Ahora la presión estaba sobre de Martín, ya que tenía prácticamente todas las probabilidades en su contra; se quedó viendo sus cartas reflexionando en el hecho de perder su alma mientras ríos de sudor le recorrían el cuello, mojando su vieja camisa.
No sabía si al levantar la carta equivocada su cuerpo iba a arder en impresionantes llamaradas; si un hoyo se abriría en el suelo y se lo tragaría para llevarlo a los confines del Infierno o si simplemente se iba a sentir como un envase de cerveza usado: completamente vacío.
         Quiso encomendarse a Dios, pero en eso escuchó:
         “No, Él no va a venir a salvarte; estamos jugando solo tú y yo”.
Volvió a escuchar la risa burlona enfrente de él, por lo que desechó la idea de ponerse a rezar ya que se daba cuenta que estaba completamente solo en esta situación. Le había dado la espalda a Jesucristo y al mundo en general, por lo que no contaba más que con él mismo, así que violando todas las reglas de un buen jugador de no mostrar emoción alguna, comenzó a reír y simplemente levantó la carta.
         Sacó el as de espadas y se desmayó.
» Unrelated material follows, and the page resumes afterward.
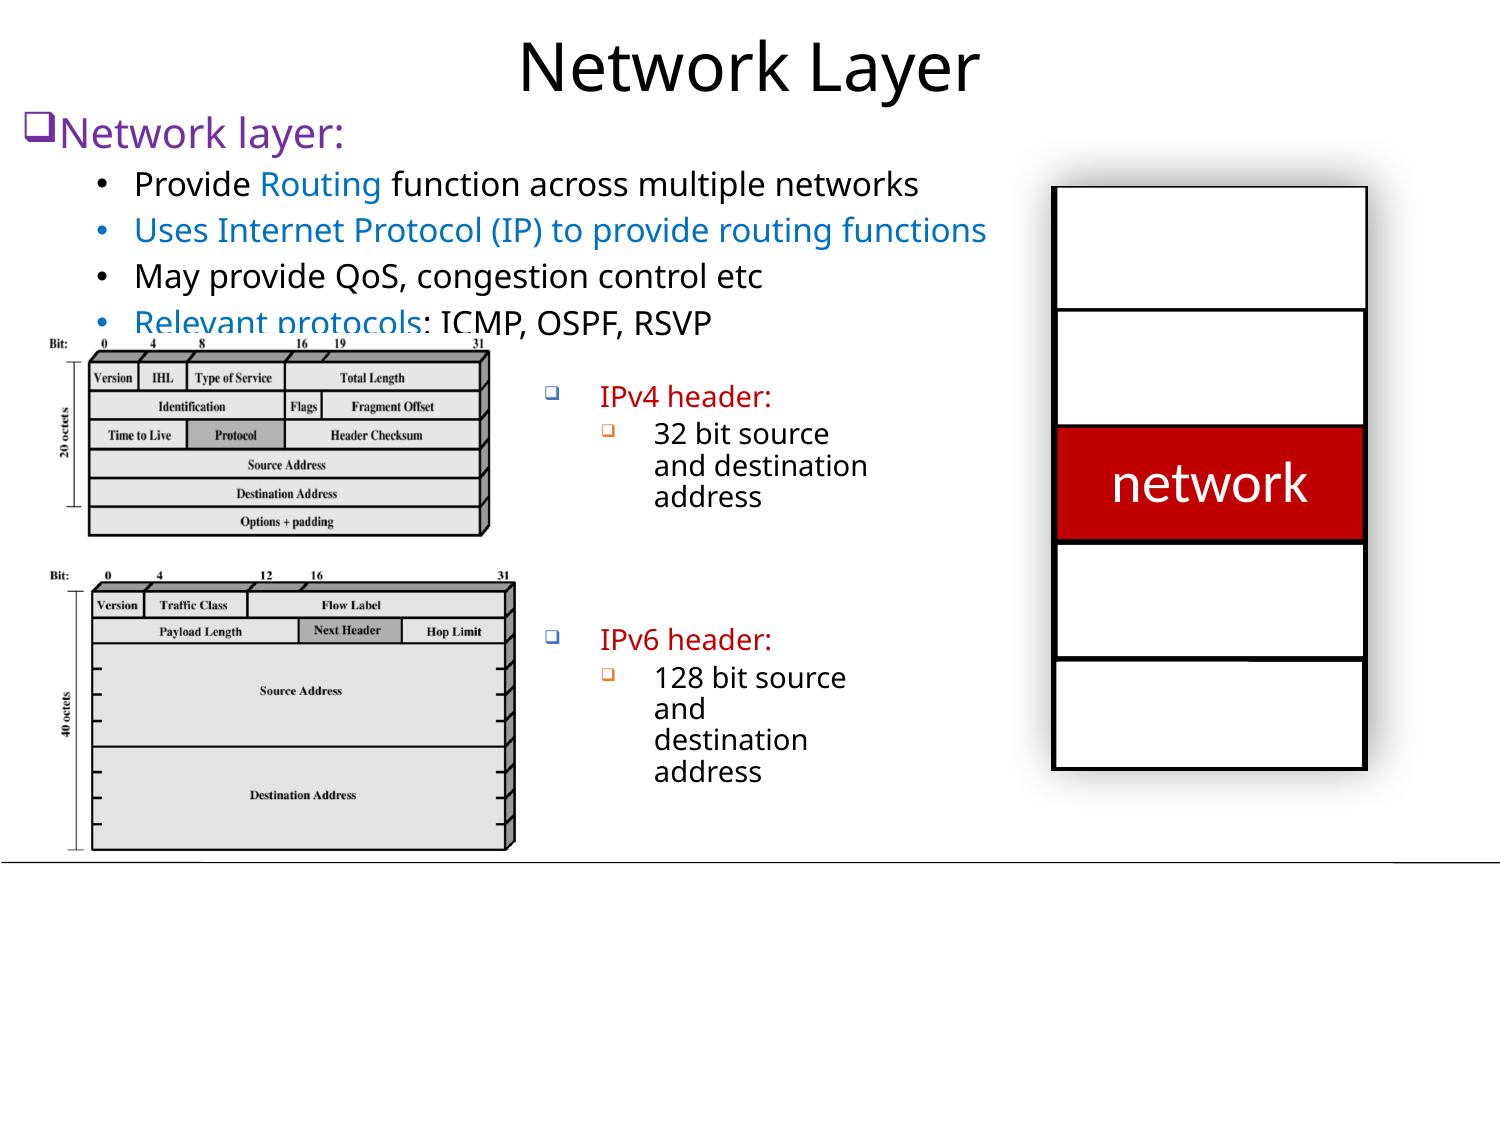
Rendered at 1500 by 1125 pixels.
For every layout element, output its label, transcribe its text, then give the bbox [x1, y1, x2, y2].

         Cuando despertó a la mañana siguiente, seguía sentado en la misma silla; no había cartas y frente a él no se encontraba nadie, pero sobre la mesa había un saco negro bastante voluminoso. Cuando lo abrió vio que estaba lleno de joyas, monedas de oro y billetes de diferentes países y denominaciones; sacaba y sacaba cosas y se daba cuenta que el saco jamás se vaciaba por lo que casi con lágrimas en los ojos, vio con alivio que el Diablo cumplió su promesa, por lo que tomo su tesoro y levantándose rápidamente, pensó en salir corriendo de su casa para no volver jamás. Alcanzó a ver de reojo que debajo de donde había estado el saco de joyas y dinero, estaba la carta del as de espadas; estaba quemada exactamente en el centro como si un dedo de fuego la hubiera tocado.
         Todos sus sueños de jugador se habían cumplido; había ganado una apuesta y se había llevado el premio mayor.
         Rio satisfactoriamente con todas sus fuerzas pero en eso su risa se apagó cundo se dio cuenta de algo:
         Al Diablo no le gusta perder.

¿Qué va a pasar cuando quiera la revancha?